We (tried to) follow the recipe for meat dumplings (shwei jaudz) in Chinese Snacks by Huang Su-Huei. This is a really fun cookbook, but sometimes the directions are a bit unclear. Great for trying to recreate your favorite dim sum dishes though!

These dumplings were fabulous. Truly, truly fabulous – restaurant quality taste, if not looks, in spite of our cabbage-drying mishap. There are so many things to love about dumplings. For instance, they are a great way to stretch out your meat, since you mix it with other ingredients and hence don’t eat a whole lot of it at once. Good for your body, the environment, and your wallet! Although the skins are made with white flour, these are pretty nutritious. Pork is a great source of potassium, and cabbage is basically a superfood. I imagine that you could vegetarian-ize them pretty easily with tofu or a soft cheese subbing for the pork. They can be cooked a variety of ways once you get through the (admittedly arduous) process of assembling them – boiled, steamed, fried, etc. If you’re really ambitious, you can make extras and freeze them for a super easy dinner/lunch/snack. We thought about doing this, but decided we’d just make them all and eat them as leftovers for the next few days.

The fried rice was also a hit. We used to throw out leftover rice, but then Mark Bittman informed me that this was stupid since fried rice is delicious, easy, and fridge-cleaning, since you can throw whatever you have on hand into it. I heart you and your cookbooks, Mr. Bittman!

So all in all, this was a major success. Have you had any great kitchen successes lately? Or any experiments gone horribly awry?
——
WRITTEN EXERCISE A
From the dumpling post above, output the stretch from "We (tried to)" through "sum dishes though!".

[Dataset records]
——
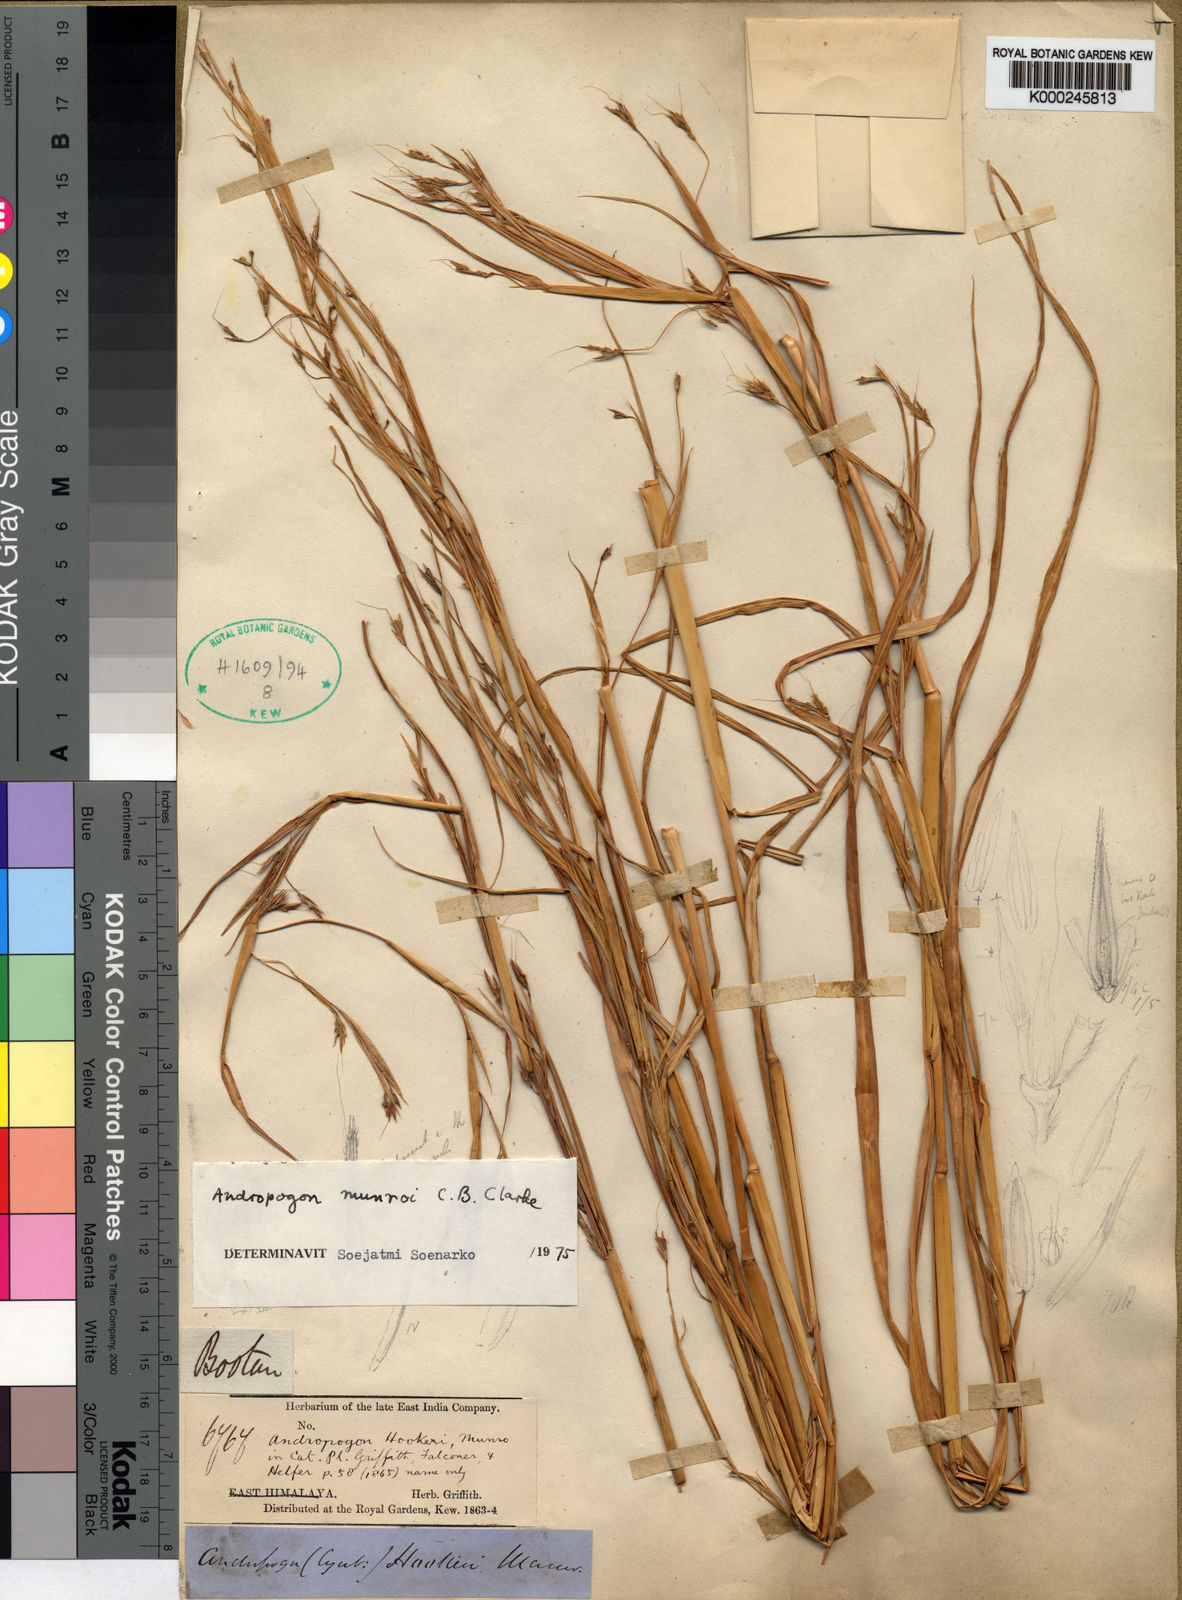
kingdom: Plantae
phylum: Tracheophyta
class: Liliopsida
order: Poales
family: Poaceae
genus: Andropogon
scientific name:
——
WRITTEN EXERCISE B
In the organism naming entries, change "scientific name" to "species name" and keep every other line as it is. Omit the pictures from your answer.

FINAL ANSWER A
We (tried to) follow the recipe for meat dumplings (shwei jaudz) in Chinese Snacks by Huang Su-Huei. This is a really fun cookbook, but sometimes the directions are a bit unclear. Great for trying to recreate your favorite dim sum dishes though!

FINAL ANSWER B
kingdom: Plantae
phylum: Tracheophyta
class: Liliopsida
order: Poales
family: Poaceae
genus: Andropogon
species name:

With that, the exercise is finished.